The radius drawn to Station 1 (the point of tangency) is perpendicular to the line segment drawn tangent to the Earth, so the triangle formed by connecting the center of the Earth to Station 1 to the satellite is a right triangle.

• The hypotenuse of the right triangle is the line segment connecting the center of the Earth to the satellite because it is the side of the triangle that lies opposite the right angle located at the point of tangency (Station 1).
• The length of the shortest leg of the right triangle is the distance from the center of the Earth to Station 1, the given radius of 3,963 miles.
• The longest leg of the right triangle is the segment from Station 1 to the satellite.

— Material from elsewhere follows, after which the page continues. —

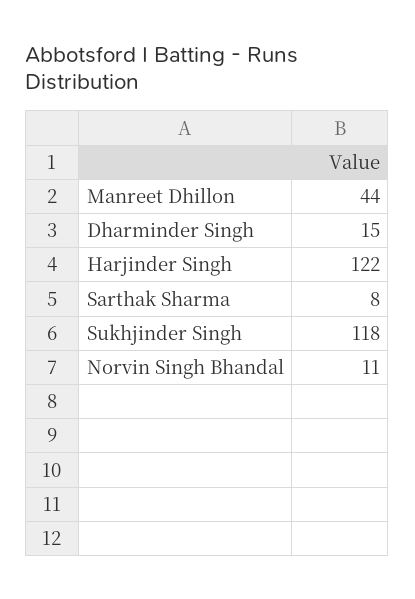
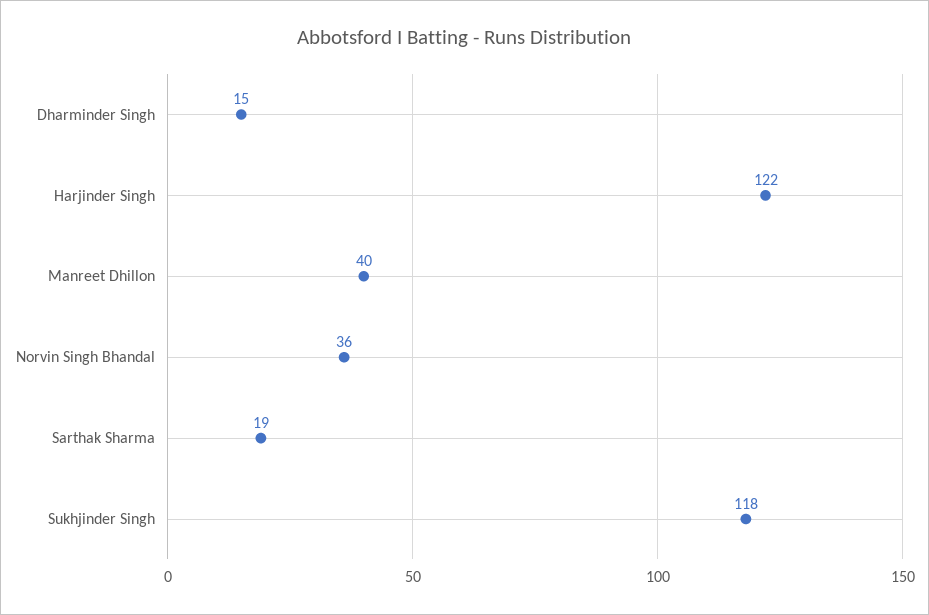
Manreet Dhillon: 44 -> 40
Sarthak Sharma: 8 -> 19
Norvin Singh Bhandal: 11 -> 36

To solve for the distance the signal was sent, we must first calculate the length of the longest leg and the length of the hypotenuse as shown. Students may elect to use different trigonometric functions, because they are able to determine the measure of the third angle in the right triangle.

\begin{align} \tan{8.7} &= \frac{\text{length of shortest leg}}{\text{length of longest leg}} \cr \tan{8.7} &= \frac{\text{3963}}{\text{length of longest leg}} \cr \text{length of longest leg} &= \frac{3963}{\tan{8.7}} \cr\text{length of longest leg} &\approx 25,898 \end{align} 

The distance from Station 1 to the satellite is approximately 25,898 miles. Similarly:

\begin{align} \sin{8.7} &= \frac{\text{length of shortest leg}}{\text{length of hypotenuse}} \cr \sin{8.7} &= \frac{\text{3963}}{\text{length of hypotenuse}} \cr \text{length of hypotenuse} &= \frac{3963}{\sin{8.7}} \cr \text{length of hypotenuse} &\approx 26,200 \end{align} 

Thus the distance from the satellite to the center of the Earth is approximately 26,200 miles.

To determine the distance the signal was sent from Station 1 to the satellite to Station 2 we do not need the entire length of the hypotenuse, only the portion from the satellite to Station 2, so we must subtract the radius of the earth from the length of the hypotenuse:

$$26,200 – 3,963 = 22,237$$ In short:

Distance from Station 1 to satellite: 25,898 miles
Distance from satellite to Station 2: 22,237 miles
Total distance the signal was sent (the sum of these distances) is 48,135 miles.

Solution: Solution 2

Part (b) Solution

The distance the technician flies along the earth’s surface from Station 1 to Station 2 is not a linear path. The path of the plane is associated with arc length because the surface of the Earth is the surface of a sphere. To determine the distance the plane travels, we must solve for the length of an arc bounded by Station 1 and Station 2.

To use the arc length formula, it is necessary to first compute the measure of the angle formed by the two radii (central angle) in the right triangle. If the measure of an acute angle of a right triangle is equal to $8.7^{\circ}$, using the Triangle Sum Theorem, we can conclude the measure of the second acute angle must be equal to $81.3^{\circ}$.

The distance the technician flies is now given by the length of this arc of the circle: $$ 3963\cdot 81.3^\circ\cdot\frac{\pi}{180^\circ}\approx 5,620\text{ miles.} $$

To find the time taken for this flight, we divide the distance just calculated by the rate of travel, assumed in the problem to be 300 mph: $$ \frac{5620}{300}\approx19\text{ hours.} $$

If the plane is traveling at a rate of 300 miles an hour, it will take the technician approximately 19 hours to travel from Station 1 to Station 2.

Solution: Solution 3

Part (c) Solution

Connecting Station 1 to Station 2 through the surface of earth forms a triangle that is not a right triangle as shown.

The Law of Cosines is used to determine the length of a side of a triangle when the lengths of two sides and measure of the included angle are known. This is our situation. Two sides of the triangle formed are radii of the earth (3963 miles) and the angle formed by the two radii measures $81.3^{\circ}$, as previously determined.

• Let $c$ represent the shortest distance between Station 1 and Station 2.
• Let $a$, and $b$ represent the lengths of the radii, 3963 miles.
• Let $81.3^{\circ}$ represent the measure of the included angle.

We solve for $c$ using the above values in the Law of Cosines: $$ c^2=3963^2+3963^2-2(3963)(3963)\cos(83.1^\circ)\approx 26,659,524. $$ Taking square roots, we find that the shortest distance the signal could travel through the earth’s surface from Station 1 to Station 2 is approximately 5,163 miles.